● About this exercise:
Count the lines below that contain "expiresAt". Give only the number.

----

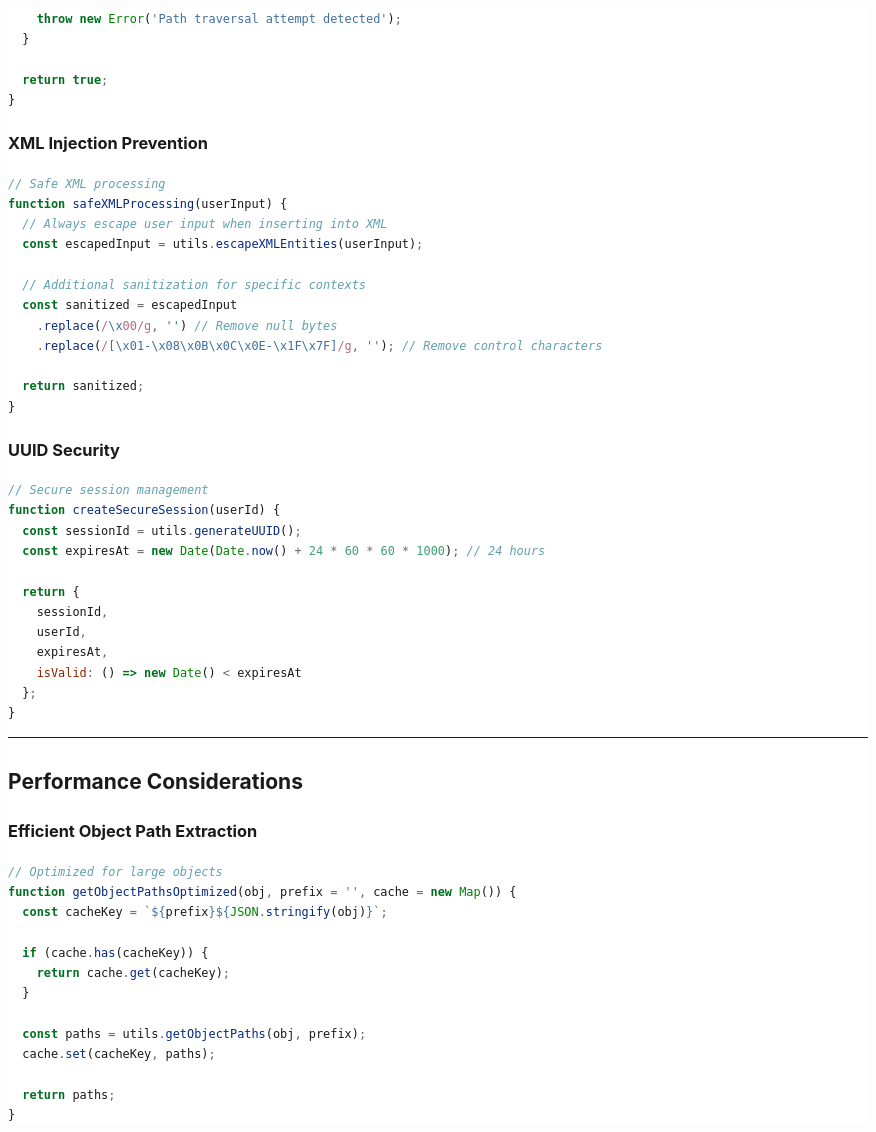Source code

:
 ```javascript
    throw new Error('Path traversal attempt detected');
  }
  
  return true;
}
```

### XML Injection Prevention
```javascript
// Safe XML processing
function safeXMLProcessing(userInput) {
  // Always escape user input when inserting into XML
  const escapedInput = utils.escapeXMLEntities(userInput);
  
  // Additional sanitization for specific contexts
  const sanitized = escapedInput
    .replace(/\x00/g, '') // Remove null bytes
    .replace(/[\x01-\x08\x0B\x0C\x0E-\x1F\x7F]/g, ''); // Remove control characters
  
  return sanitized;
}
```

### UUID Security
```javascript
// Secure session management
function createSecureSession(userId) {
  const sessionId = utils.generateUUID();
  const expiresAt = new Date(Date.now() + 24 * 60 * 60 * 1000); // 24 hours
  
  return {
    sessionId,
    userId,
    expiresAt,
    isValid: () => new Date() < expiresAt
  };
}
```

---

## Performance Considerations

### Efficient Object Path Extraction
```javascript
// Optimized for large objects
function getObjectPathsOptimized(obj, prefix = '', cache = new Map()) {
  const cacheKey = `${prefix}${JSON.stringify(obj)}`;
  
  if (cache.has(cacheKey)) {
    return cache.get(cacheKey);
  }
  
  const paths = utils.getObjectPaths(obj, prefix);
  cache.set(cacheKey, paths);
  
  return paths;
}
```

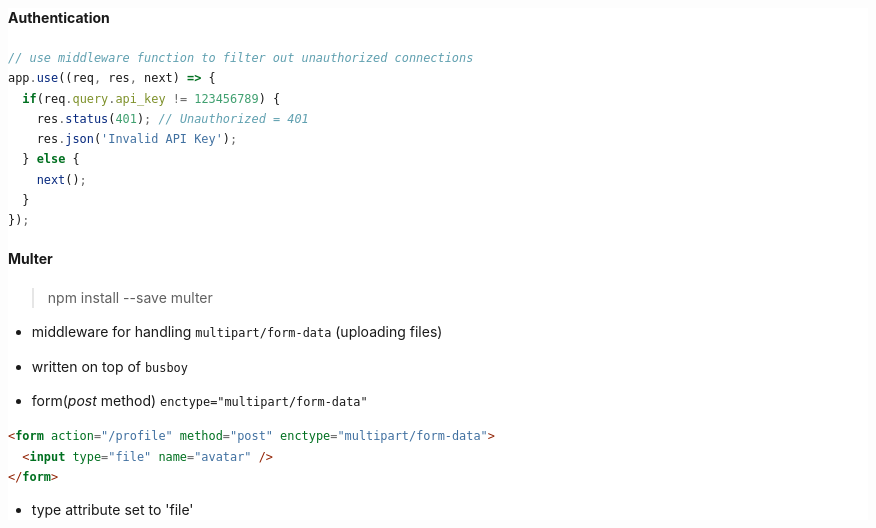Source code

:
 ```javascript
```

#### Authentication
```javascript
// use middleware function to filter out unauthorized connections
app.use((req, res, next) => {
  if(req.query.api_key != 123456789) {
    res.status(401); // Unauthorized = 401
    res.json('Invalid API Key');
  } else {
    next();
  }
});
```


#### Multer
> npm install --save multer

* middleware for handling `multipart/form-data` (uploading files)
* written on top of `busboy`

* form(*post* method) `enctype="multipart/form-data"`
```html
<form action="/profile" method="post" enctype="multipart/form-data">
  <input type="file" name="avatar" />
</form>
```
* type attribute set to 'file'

----

● Task answer:
3